▶ [WHAT NEEDS TO BE DONE] Can you return every one of the records below word for word, with the pictures left out?

** MATERIAL PROVIDED follows **

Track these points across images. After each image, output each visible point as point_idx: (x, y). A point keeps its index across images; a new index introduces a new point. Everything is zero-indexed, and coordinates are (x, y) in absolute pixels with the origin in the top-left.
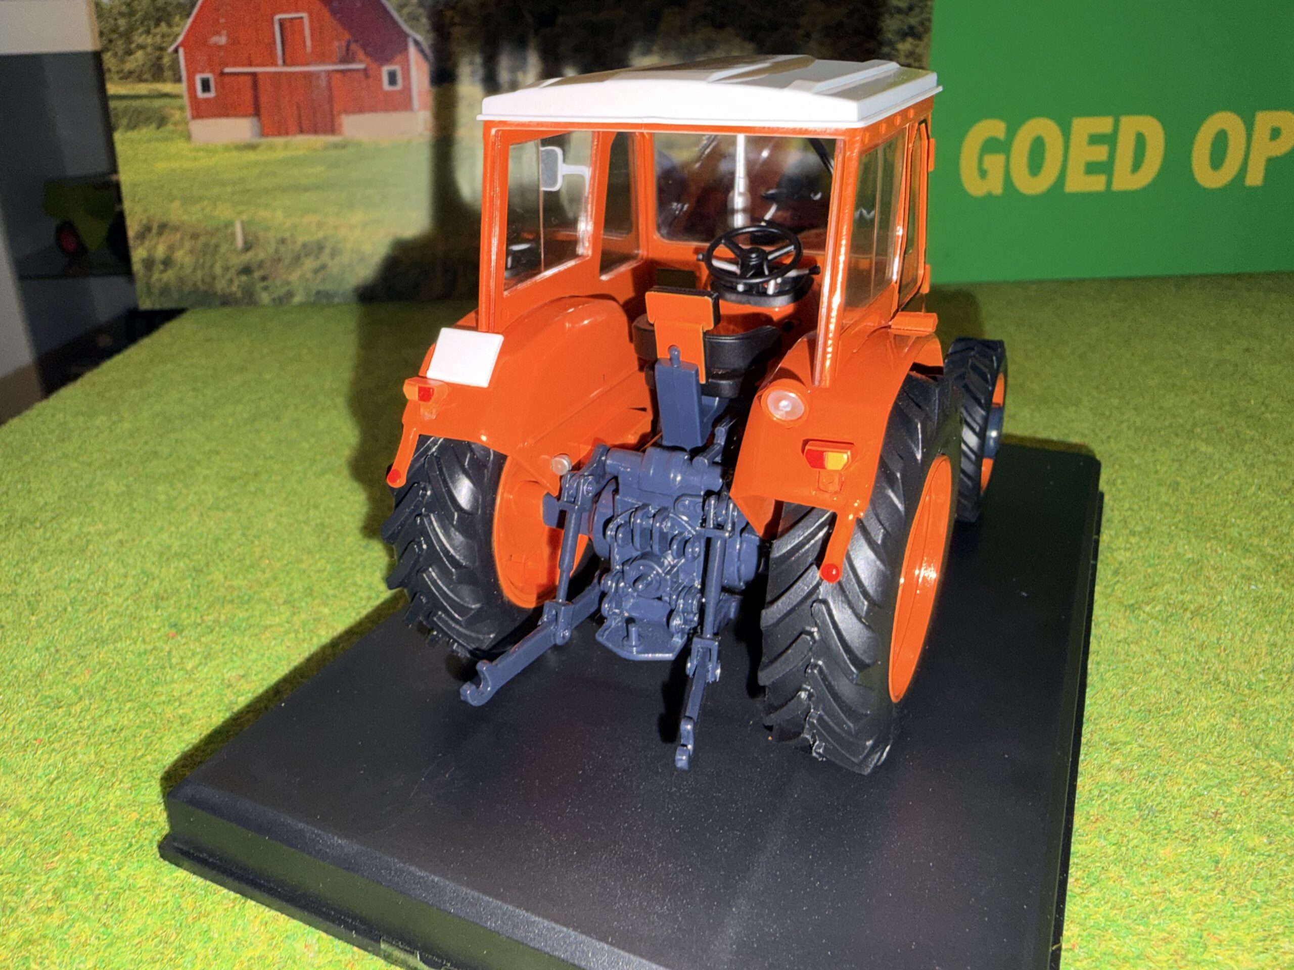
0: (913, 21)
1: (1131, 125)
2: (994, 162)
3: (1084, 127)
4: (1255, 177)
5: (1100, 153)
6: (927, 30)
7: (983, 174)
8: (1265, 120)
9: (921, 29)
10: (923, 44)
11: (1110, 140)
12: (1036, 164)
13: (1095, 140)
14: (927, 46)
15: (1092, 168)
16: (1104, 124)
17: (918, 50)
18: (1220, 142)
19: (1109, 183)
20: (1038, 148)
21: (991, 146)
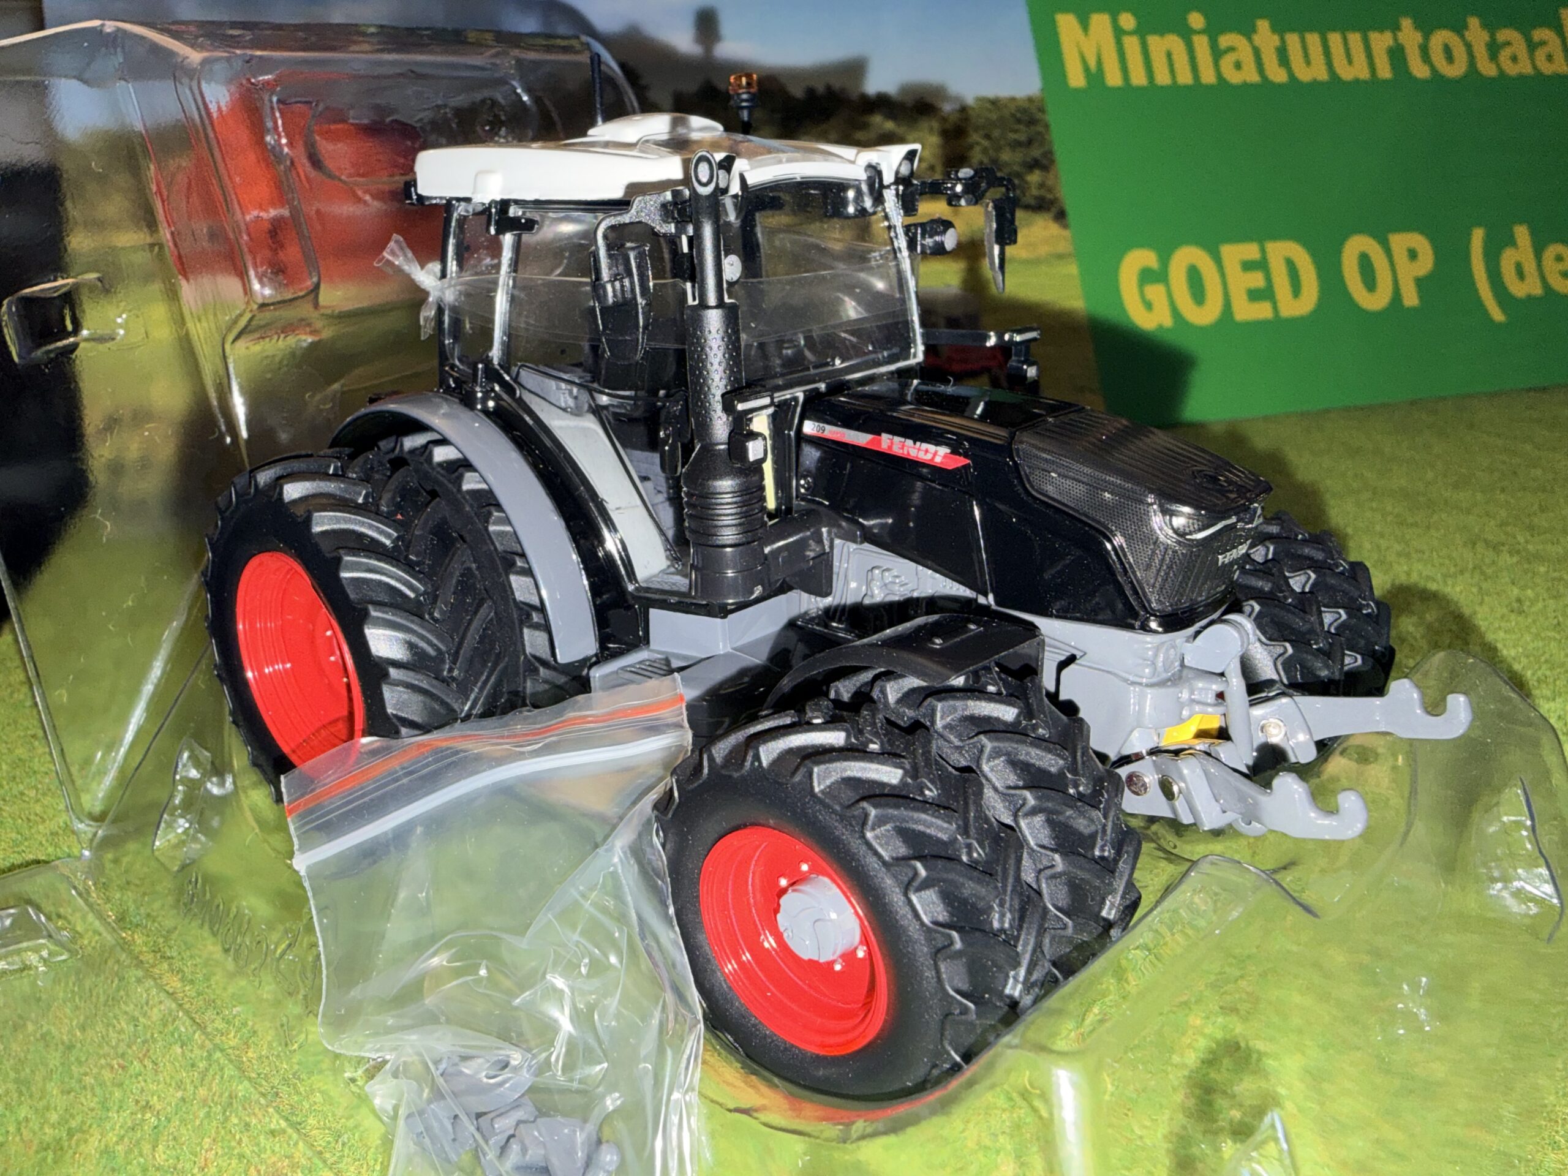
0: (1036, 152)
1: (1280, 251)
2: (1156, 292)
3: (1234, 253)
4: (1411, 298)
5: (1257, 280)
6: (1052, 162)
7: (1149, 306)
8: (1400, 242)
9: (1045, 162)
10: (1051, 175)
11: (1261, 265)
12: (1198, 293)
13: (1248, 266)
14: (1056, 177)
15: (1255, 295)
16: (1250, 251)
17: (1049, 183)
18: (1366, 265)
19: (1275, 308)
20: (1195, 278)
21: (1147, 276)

** End of MATERIAL PROVIDED **

▶ [WRITTEN SOLUTION]
Track these points across images. After each image, output each visible point as point_idx: (x, y). A point keeps its index across images; a new index introduces a new point. Everything is zero-indexed, and coordinates are (x, y) in absolute pixels with the origin in the top-left.
0: (913, 21)
1: (1131, 125)
2: (994, 162)
3: (1084, 127)
4: (1255, 177)
5: (1100, 153)
6: (927, 30)
7: (983, 174)
8: (1265, 120)
9: (921, 29)
10: (923, 44)
11: (1110, 140)
12: (1036, 164)
13: (1095, 140)
14: (927, 46)
15: (1092, 168)
16: (1104, 124)
17: (918, 50)
18: (1220, 142)
19: (1109, 183)
20: (1038, 148)
21: (991, 146)
0: (1036, 152)
1: (1280, 251)
2: (1156, 292)
3: (1234, 253)
4: (1411, 298)
5: (1257, 280)
6: (1052, 162)
7: (1149, 306)
8: (1400, 242)
9: (1045, 162)
10: (1051, 175)
11: (1261, 265)
12: (1198, 293)
13: (1248, 266)
14: (1056, 177)
15: (1255, 295)
16: (1250, 251)
17: (1049, 183)
18: (1366, 265)
19: (1275, 308)
20: (1195, 278)
21: (1147, 276)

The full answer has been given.